Egora : Où en est-on sur le plan médicamenteux ?
Pr Nicolas Lamblin : Depuis 3-4 ans, les progrès sont importants dans l’insuffisance cardiaque à fraction d’éjection (FE) réduite. Après le sacubitril/valsartan, des résultats positifs ont été rapportés avec deux gliflozines, et un agoniste stimulateur de la guanylate cyclase soluble, le vériciguat. Pour l’instant, nous ne savons cependant pas encore dans quel ordre utiliser ces classes thérapeutiques. L’étude Emperor HF-Reduced, conduite récemment avec l’empagliflozine, est importante. Elle confirme, après l’étude Dapa-HF publiée en 2019 réalisée avec la dapagliflozine, que cette classe thérapeutique a une action bénéfique chez les patients même non diabétiques avec une IC à FE réduite. Pour l’instant, la dapagliflozine est seule commercialisée en France mais uniquement dans le diabète avec une prescription réservée aux diabétologues. Les cardiologues devraient néanmoins y avoir accès rapidement pour leurs malades, car le médicament a mis en évidence dans Dapa-HF sa capacité à réduire la mortalité et les hospitalisations et, récemment, l’étude Dapa-CKD a montré que cette gliflozine améliore la fonction rénale et la mortalité des insuffisants rénaux chroniques. Or, la fonction rénale est souvent altérée chez les patients cardiaques. Je ne suis pas habilité à m’exprimer au nom des autorités de tutelle. Cependant, l’empagliflozine, malgré la confirmation de ces effets bénéfiques, pourrait avoir plus de mal à obtenir un remboursement malgré une AMM européenne probable, car on n’a pas relevé dans Emperor HF-Reduced, à la différence de Dapa-HF, de réduction significative de la mortalité mais uniquement une baisse des hospitalisations. Les différences entre les deux médicaments sont incomprises (population incluse, durée trop courte de l’étude, pharmacocinétique ??). Enfin, le vériciguat, a montré dans l’étude Victoria une capacité de réduire le critère combiné associant décès cardiovasculaires et hospitalisations chez des malades avec une IC à FE réduite récemment aggravée, le bénéfice étant surtout porté par une réduction des hospitalisations. Ce médicament pourrait être intéressant chez des patients sortant de l’hôpital pour éviter une réhospitalisation.
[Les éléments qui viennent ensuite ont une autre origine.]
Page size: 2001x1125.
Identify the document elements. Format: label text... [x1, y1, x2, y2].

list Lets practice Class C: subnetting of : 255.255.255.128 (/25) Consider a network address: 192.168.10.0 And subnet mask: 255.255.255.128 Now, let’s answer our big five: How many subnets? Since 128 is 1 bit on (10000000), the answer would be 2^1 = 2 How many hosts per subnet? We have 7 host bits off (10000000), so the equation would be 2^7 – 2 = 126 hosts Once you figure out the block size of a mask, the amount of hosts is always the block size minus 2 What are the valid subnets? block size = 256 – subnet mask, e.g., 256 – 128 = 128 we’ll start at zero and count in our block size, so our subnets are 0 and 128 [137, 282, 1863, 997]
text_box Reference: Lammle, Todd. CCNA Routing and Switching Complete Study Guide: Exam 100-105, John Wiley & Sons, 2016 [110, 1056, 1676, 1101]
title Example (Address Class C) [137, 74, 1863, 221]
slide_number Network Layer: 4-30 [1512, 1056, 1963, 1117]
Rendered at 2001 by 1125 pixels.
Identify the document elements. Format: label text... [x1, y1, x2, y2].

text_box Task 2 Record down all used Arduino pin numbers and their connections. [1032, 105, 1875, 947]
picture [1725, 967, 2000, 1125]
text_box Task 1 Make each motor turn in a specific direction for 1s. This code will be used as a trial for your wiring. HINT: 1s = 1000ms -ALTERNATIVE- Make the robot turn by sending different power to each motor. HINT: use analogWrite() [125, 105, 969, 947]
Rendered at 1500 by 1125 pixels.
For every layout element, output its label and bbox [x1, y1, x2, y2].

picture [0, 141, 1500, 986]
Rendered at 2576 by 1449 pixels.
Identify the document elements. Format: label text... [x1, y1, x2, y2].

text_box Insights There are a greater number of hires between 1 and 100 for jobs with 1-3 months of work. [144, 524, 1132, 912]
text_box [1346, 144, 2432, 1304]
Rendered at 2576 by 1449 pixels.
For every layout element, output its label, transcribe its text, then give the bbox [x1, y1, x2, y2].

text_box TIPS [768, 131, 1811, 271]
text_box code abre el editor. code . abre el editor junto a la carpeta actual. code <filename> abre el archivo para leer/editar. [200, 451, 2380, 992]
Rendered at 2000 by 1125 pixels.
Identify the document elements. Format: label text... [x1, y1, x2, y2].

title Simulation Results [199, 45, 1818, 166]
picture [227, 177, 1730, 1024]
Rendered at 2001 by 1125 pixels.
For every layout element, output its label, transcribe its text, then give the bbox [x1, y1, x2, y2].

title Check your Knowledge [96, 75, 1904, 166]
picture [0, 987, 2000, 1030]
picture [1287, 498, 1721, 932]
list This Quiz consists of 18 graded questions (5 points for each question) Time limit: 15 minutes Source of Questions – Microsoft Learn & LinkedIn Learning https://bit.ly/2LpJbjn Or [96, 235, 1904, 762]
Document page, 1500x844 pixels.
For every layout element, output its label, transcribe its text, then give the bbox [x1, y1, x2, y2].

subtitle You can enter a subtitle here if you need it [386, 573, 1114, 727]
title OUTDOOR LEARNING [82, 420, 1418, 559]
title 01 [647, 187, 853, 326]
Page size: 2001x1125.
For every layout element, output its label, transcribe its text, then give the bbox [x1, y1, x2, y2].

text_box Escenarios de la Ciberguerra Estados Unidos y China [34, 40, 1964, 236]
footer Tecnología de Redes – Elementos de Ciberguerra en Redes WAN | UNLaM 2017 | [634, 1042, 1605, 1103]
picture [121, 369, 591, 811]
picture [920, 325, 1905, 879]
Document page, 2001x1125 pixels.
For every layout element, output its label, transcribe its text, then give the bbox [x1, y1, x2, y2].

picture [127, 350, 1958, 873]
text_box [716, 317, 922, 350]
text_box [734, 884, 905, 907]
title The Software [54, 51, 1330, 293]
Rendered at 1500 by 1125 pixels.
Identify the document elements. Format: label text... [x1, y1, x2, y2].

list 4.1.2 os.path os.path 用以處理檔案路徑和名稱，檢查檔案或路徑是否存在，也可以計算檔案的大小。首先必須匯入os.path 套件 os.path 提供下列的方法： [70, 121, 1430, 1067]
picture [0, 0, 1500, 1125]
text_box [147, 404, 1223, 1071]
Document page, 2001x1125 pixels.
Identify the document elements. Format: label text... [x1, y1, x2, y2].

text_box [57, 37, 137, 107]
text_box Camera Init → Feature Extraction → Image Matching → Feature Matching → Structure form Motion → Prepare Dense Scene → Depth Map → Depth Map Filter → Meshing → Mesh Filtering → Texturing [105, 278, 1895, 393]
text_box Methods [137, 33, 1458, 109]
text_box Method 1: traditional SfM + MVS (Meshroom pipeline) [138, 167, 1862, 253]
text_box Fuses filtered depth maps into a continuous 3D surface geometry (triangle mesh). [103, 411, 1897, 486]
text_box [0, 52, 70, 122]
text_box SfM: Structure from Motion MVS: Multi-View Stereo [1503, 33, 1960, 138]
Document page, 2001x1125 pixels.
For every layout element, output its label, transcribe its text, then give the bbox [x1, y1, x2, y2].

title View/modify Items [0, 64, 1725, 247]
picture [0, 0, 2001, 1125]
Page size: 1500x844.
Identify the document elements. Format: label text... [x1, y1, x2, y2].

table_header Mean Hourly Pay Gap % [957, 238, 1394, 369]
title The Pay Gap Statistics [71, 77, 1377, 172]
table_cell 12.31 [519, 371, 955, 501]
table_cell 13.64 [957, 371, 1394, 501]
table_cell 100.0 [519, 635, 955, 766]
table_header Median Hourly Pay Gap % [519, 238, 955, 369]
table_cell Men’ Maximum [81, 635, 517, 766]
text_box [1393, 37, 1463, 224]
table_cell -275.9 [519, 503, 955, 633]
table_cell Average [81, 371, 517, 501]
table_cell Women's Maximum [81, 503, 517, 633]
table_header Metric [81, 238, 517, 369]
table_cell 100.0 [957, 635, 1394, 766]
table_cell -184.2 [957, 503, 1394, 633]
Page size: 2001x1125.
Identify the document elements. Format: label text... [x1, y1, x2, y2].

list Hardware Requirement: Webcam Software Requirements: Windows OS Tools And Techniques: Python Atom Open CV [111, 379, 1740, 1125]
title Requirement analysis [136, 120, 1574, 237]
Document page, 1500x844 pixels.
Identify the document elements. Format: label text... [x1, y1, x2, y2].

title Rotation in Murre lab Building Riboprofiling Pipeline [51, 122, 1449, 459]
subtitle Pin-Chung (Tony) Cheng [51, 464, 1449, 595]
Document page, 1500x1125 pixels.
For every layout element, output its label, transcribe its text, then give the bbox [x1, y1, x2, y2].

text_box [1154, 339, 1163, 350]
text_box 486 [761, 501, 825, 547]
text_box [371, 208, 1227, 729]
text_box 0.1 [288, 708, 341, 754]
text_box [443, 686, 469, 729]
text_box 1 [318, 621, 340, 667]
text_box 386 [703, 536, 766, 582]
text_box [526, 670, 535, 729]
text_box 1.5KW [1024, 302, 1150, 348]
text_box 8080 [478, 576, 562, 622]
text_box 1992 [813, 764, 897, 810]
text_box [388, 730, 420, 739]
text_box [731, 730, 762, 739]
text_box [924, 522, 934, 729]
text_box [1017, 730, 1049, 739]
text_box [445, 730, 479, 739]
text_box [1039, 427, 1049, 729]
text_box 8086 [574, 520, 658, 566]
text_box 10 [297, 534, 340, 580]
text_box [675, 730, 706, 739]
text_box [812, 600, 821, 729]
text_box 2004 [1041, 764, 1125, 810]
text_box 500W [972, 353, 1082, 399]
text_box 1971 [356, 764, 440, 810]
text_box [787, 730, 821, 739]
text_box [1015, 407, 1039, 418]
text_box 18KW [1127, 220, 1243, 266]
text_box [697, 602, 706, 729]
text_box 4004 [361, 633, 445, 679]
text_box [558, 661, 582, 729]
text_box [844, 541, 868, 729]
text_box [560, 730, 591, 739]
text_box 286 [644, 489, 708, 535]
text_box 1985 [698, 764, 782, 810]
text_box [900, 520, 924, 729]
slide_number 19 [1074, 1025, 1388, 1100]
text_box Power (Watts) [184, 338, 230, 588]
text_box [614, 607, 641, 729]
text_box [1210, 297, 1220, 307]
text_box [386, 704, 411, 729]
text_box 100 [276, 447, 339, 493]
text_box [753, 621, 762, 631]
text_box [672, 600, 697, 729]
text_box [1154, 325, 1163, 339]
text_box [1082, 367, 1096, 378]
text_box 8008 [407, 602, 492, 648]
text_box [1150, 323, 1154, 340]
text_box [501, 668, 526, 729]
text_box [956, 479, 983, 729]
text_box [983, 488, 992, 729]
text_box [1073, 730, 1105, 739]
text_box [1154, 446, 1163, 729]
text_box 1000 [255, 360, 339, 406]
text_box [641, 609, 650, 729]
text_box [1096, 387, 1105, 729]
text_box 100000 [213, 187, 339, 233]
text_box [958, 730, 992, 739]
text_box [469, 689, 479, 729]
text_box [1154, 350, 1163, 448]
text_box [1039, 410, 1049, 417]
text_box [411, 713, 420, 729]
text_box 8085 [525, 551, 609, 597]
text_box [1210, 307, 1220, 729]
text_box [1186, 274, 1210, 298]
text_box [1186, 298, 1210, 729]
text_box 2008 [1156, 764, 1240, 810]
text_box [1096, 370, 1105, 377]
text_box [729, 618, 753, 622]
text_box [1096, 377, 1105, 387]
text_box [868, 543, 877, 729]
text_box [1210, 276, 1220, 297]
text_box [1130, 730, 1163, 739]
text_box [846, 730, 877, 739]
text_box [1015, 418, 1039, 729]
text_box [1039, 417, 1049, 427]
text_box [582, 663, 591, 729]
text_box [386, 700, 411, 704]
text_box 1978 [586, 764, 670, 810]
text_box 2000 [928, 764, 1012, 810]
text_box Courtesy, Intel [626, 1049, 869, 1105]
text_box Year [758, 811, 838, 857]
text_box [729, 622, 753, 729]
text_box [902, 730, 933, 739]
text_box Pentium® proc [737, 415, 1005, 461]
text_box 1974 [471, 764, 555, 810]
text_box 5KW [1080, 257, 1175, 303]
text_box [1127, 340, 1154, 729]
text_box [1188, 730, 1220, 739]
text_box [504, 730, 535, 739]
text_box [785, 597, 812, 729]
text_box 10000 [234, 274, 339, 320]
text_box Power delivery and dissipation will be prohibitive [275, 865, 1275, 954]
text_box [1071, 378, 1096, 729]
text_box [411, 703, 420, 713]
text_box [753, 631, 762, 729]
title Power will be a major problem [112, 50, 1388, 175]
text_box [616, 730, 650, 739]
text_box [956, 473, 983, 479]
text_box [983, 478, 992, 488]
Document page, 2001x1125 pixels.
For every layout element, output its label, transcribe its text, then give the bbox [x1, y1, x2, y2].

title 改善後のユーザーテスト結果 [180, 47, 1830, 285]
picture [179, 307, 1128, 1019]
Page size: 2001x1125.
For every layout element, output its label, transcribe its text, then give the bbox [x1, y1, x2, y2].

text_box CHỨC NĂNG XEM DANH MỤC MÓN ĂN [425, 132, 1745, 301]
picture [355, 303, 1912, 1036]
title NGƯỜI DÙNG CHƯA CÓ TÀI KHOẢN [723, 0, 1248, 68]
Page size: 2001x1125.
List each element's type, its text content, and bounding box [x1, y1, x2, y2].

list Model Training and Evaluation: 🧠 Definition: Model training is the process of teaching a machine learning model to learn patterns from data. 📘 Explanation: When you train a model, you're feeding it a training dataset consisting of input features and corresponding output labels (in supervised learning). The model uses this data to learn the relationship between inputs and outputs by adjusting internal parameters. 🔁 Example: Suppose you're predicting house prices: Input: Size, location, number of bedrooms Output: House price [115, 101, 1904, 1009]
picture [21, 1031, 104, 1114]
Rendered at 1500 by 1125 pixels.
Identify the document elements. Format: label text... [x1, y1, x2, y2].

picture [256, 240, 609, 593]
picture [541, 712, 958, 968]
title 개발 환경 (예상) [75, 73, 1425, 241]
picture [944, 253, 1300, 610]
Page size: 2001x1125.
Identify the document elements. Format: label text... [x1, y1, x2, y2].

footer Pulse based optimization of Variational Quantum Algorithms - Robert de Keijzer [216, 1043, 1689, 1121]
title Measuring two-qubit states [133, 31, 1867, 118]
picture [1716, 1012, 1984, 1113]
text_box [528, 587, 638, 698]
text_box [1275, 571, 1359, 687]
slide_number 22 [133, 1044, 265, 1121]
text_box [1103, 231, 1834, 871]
Dans l’IC à FE préservée, les résultats de l’étude Parallax conduite avec le sacubitril/valsartan ont été décevants. Comment l’expliquer ? Les résultats plutôt négatifs de l’étude Parallax sont proches de ceux de l’étude Paragon-HF, précédemment menée avec le sacubitril/valsartan. Ils pourraient être expliqués par le fait que l’IC à FE préservée n’est pas une maladie cardiaque pure mais une affection bien plus générale avec des atteintes vasculaire, rénale associée à un vieillissement accéléré du cœur, responsable d’une fibrose installée et peu réversible et que par conséquent une réponse uniquement cardiologique comme celle apportée par le sacubitril/valsartan n’est pas suffisante. Des études sont en cours pour déterminer si les gliflozines, qui ont une action plus vaste, sur le diabète, la fonction rénale, ne pourraient agir sur ces insuffisances cardiaques.